Two people were charged in D.C. for allegedly selling marijuana and THC-laced goodies from luxury cars decked out with prominent displays of pot leaves.
According to police, the pot business's fleet -- which traveled through D.C. neighborhoods such as U Street and Chinatown -- included three high-end cars bearing a prominent logo and phone number for "Kush Gods." Kush is a slang term for a high grade of marijuana.
Nicholas Paul Cunningham, 30, of Alabama, and 18-year-old Evonne Lidoff of Northwest D.C., were charged Tuesday, D.C. police said. The two appeared in court Wednesday, where they pleaded not guilty.
After leaving court, Cunningham said he planned to be back out again Thursday, handing out edible marijuana items. He said he believes police were confused and they'll resolve the matter in court.
He said he believes what he's doing is legal.
However, he didn't get back to work Thursday -- later Cunningham tweeted that his arrest was a minor setback and he'd be back on the streets Saturday.
According to a post by DCist this fall, the owner of Kush Gods -- who declined to give his name to the blog -- moved from L.A. to D.C. over the summer, hoping to capitalize on D.C.'s changing legal landscape regarding marijuana, and was accepting donations for the pot-laced treats.
Possession of marijuana and home cultivation were legalized in the District earlier this year for people 21 and older -- but the laws don't allow anyone to sell or trade marijuana for goods or services. In addition, Congress banned the District from creating laws to permit or regulate the legal sale of pot.
"I don't really have a suggested donation price because I don't want to turn anyone down," the man told DCist, but also allegedly said "Brownies are ten dollars."
It is unknown whether Cunningham is the man DCist interviewed.
Police have seized three vehicles in the case.
A Twitter account purportedly representing the business, @KushGods101, includes tweets telling readers where the cars would be, similar to the Twitter accounts of food trucks.
"Headed to U street! #Kushgods," reads a tweet from Oct. 16.
"Downtown 5pm! #Kushgods," said a tweet from two days later.
"The DMV requested stronger edibles....u got em!

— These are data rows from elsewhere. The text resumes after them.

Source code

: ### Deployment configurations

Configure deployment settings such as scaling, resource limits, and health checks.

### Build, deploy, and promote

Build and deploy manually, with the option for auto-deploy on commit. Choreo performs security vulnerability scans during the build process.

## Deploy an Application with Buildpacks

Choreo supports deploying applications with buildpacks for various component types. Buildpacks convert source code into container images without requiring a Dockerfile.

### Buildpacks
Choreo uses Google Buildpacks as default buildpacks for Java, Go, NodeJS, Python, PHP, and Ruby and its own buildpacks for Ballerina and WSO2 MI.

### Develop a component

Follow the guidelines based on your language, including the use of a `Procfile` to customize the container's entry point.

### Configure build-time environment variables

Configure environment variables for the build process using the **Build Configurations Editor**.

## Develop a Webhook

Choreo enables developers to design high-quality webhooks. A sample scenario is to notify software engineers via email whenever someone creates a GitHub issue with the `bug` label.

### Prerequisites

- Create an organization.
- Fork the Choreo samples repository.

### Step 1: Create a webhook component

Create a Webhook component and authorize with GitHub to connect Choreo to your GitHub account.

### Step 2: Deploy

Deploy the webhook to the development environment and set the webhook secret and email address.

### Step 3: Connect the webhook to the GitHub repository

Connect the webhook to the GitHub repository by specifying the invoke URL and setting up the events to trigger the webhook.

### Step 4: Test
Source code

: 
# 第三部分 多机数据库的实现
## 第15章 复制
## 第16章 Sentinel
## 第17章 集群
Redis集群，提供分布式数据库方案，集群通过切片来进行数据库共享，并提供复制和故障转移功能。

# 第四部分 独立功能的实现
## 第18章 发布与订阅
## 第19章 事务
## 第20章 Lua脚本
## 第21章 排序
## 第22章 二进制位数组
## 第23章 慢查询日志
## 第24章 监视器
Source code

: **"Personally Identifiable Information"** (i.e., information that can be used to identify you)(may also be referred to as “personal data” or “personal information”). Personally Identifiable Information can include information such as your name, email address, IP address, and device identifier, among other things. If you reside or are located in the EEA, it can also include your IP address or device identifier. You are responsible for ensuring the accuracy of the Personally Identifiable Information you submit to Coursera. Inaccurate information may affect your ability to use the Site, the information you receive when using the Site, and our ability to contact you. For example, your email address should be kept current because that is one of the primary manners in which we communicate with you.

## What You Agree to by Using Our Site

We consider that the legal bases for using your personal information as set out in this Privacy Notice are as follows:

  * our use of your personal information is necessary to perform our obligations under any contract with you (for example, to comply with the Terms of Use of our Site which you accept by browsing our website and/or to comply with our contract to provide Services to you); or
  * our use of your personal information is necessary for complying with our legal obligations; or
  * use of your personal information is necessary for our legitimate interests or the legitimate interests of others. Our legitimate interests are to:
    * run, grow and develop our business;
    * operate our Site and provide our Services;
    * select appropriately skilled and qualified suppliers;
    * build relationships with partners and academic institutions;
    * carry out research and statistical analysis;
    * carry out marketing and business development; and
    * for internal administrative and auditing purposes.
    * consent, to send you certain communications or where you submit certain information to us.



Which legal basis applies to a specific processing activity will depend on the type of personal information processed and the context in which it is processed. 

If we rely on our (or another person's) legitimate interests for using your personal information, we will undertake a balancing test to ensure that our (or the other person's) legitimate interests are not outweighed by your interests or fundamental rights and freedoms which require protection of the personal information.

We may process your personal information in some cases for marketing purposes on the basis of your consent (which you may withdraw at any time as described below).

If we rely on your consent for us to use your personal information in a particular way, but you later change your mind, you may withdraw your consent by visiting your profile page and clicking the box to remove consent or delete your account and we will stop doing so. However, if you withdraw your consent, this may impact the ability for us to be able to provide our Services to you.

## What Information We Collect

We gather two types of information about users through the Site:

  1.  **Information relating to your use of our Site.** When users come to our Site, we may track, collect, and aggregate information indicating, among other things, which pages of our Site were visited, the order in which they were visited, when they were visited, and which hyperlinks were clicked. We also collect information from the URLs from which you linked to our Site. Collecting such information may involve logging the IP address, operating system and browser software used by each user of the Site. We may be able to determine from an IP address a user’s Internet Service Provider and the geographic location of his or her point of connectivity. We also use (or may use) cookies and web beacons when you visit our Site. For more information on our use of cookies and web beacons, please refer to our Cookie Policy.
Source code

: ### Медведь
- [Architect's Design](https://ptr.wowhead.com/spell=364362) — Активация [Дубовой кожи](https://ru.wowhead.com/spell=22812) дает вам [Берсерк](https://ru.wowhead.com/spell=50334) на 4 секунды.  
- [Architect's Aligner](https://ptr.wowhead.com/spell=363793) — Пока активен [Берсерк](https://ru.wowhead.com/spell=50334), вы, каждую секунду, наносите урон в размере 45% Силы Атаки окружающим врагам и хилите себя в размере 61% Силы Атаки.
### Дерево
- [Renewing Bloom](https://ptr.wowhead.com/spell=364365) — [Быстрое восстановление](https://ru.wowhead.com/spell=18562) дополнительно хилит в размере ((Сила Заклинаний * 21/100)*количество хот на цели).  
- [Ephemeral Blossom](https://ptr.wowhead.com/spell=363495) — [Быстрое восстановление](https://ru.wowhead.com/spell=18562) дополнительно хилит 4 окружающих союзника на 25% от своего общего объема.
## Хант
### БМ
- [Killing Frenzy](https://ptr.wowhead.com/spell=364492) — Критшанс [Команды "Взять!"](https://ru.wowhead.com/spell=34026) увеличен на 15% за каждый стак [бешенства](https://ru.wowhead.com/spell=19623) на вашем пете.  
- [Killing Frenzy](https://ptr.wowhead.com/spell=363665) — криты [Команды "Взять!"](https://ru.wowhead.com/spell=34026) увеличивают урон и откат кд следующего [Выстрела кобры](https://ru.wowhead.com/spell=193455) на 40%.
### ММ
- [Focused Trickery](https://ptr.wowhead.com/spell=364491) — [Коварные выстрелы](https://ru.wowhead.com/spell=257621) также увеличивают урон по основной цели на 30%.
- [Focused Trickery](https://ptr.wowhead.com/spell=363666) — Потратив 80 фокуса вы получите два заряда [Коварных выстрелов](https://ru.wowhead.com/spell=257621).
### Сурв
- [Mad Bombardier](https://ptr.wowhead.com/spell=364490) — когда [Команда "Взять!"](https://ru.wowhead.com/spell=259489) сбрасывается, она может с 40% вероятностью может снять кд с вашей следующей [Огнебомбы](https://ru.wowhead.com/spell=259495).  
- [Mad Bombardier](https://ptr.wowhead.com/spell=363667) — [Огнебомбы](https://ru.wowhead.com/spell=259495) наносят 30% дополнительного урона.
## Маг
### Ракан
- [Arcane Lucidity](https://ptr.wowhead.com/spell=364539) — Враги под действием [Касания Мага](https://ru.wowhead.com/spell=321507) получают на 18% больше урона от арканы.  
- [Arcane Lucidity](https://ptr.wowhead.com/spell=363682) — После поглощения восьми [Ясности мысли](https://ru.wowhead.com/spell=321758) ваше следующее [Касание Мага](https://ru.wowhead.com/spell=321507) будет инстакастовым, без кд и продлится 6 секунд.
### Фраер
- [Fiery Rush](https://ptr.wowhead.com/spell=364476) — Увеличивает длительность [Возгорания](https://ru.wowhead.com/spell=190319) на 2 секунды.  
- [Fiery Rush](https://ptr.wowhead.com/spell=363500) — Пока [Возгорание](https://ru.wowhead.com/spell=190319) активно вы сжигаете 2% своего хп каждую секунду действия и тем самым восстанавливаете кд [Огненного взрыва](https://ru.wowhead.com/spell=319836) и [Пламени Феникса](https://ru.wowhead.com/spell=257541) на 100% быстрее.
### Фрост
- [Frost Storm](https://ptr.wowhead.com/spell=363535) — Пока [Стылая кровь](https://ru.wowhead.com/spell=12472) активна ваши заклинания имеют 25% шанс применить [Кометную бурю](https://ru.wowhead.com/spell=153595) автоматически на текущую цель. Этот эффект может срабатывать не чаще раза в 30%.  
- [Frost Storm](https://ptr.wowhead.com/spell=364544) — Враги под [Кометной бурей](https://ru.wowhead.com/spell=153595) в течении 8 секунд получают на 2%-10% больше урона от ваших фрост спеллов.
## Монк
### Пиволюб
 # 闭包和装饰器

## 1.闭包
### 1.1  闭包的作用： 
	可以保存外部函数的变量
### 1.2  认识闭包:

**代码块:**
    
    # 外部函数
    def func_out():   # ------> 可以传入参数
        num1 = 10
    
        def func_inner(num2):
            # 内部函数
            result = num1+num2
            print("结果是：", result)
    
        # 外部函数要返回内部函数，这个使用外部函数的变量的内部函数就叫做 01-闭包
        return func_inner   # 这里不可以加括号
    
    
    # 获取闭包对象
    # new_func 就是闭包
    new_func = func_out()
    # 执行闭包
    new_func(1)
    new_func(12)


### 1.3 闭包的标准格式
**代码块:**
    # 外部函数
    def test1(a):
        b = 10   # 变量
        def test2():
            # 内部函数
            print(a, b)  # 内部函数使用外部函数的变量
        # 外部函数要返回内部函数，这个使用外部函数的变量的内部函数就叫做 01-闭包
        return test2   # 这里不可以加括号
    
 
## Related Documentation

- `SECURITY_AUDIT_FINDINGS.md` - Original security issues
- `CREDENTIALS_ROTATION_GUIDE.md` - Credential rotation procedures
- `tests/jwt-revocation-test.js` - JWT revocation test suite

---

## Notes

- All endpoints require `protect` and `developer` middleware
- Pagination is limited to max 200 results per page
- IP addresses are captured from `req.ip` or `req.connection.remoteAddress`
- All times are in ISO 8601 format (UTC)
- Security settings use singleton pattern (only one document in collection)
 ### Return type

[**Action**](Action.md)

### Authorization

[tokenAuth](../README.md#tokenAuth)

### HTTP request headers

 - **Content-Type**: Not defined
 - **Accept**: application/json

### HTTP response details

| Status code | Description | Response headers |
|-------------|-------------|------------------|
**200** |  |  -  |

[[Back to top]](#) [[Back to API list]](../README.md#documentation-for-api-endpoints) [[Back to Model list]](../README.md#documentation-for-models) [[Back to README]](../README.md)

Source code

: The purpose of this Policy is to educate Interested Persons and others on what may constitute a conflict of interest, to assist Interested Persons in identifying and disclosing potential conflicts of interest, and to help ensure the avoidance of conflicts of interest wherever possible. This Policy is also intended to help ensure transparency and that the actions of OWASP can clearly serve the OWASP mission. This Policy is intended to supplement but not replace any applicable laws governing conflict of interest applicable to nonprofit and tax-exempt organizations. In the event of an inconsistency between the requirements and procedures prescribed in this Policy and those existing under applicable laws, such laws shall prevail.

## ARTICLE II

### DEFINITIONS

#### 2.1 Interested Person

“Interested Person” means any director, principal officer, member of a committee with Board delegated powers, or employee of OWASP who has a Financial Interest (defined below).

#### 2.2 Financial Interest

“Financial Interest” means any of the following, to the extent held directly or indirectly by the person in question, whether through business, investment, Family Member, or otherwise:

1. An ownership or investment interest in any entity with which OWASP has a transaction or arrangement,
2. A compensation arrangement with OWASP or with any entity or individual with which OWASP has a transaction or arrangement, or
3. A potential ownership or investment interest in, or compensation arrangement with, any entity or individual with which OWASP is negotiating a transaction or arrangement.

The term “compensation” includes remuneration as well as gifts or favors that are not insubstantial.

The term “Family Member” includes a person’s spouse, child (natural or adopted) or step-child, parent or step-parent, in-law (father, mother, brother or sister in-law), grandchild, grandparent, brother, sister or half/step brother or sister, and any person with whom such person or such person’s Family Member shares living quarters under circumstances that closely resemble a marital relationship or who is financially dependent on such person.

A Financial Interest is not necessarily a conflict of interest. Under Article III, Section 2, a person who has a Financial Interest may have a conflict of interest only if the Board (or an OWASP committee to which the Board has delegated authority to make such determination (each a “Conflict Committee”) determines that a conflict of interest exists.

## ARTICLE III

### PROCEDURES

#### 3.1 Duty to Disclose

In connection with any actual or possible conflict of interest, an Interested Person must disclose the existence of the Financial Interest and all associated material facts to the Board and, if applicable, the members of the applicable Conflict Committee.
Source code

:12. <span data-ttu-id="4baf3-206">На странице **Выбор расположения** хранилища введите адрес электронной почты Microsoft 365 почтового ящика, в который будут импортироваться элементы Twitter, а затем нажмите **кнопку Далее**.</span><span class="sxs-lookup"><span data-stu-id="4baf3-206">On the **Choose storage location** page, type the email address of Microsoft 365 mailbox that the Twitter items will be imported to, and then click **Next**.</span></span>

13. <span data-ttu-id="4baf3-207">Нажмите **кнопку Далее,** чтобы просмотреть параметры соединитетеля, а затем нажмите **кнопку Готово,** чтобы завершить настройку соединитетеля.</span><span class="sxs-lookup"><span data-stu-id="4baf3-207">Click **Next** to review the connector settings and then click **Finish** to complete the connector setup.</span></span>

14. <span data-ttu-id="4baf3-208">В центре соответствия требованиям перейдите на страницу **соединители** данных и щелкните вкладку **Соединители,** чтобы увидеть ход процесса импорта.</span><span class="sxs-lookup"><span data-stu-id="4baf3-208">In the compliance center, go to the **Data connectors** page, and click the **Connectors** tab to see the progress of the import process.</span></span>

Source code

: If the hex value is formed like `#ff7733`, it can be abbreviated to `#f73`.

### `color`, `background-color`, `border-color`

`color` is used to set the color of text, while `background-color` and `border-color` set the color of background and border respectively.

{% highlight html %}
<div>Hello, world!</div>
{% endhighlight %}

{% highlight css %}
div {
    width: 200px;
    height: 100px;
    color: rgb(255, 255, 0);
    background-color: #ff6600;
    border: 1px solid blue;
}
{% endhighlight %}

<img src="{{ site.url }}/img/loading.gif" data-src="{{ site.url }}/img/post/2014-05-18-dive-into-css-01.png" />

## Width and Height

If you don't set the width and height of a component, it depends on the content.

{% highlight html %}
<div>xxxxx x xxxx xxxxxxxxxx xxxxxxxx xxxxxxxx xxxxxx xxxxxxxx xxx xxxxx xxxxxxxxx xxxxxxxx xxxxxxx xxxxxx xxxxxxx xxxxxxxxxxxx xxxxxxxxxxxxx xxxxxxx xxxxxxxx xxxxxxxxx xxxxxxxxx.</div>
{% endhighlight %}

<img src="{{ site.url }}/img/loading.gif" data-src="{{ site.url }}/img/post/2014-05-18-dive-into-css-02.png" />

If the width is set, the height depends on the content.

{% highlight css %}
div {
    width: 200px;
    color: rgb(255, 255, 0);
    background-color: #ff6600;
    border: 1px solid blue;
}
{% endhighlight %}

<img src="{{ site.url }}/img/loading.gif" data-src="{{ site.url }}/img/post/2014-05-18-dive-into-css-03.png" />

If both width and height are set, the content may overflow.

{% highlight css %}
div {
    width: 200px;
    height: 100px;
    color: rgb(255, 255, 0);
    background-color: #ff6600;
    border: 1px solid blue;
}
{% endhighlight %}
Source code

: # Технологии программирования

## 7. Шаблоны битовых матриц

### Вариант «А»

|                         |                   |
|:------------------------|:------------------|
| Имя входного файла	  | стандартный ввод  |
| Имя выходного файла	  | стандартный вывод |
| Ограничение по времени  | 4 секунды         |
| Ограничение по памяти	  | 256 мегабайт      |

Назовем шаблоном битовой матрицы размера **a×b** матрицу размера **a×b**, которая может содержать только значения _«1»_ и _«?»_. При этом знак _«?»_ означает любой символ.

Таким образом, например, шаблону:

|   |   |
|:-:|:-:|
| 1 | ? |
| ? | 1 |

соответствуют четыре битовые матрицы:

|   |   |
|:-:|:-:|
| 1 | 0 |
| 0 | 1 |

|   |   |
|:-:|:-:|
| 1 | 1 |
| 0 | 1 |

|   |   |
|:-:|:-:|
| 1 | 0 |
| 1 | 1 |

New eddy's made with California Sap 90 percent!" says a tweet from last month.
Cunningham is facing four charges of distribution of a controlled substance; he was arrested and released Tuesday. Lidoff was issued a citation for one count each of possession and distribution.
According to a charging document obtained by News4, an undercover officer first approached Cunningham in October at a Sunoco gas station at 14th and U streets NW. The officer asked about buying cupcakes made with marijuana, and Cunningham told him he could get whatever he wanted, the document said.
Five days later, the officer texted Cunningham, and the two met in Chinatown, where the officer paid $200 for 12 brownies and a large bag of gummy bears, the document said. Police say a portion of the brownies field-tested positive for THC, the main ingredient in marijuana.
The charging document says the officer bought pot-laced foods -- including more brownies, gummy bears and rice cakes -- from Cunningham several times after that, as well as loose marijuana at least twice.
On Dec. 10, the officer texted Cunningham to buy more pot, and Cunningham told him to "meet his girl" to get it, according to the charging document. A woman gave him a plastic bag containing apparent marijuana from a Lexus decorated with an image of pot leaves and the "KUSH GODS" logo, the document said.
Outside of a D.C. courthouse Wednesday, Cunningham said he'd received no warning from police and that if he had, he would have stopped what he was doing or found another way to distribute.
However, police said they don't give warnings.
Cunningham wouldn't comment when on the fact that the charging document said some of the edibles did not contain THC. He also declined to say how much money he's been making.
The judge said Cunningham had two outstanding warrants in California, but it was not immediately known what they were for.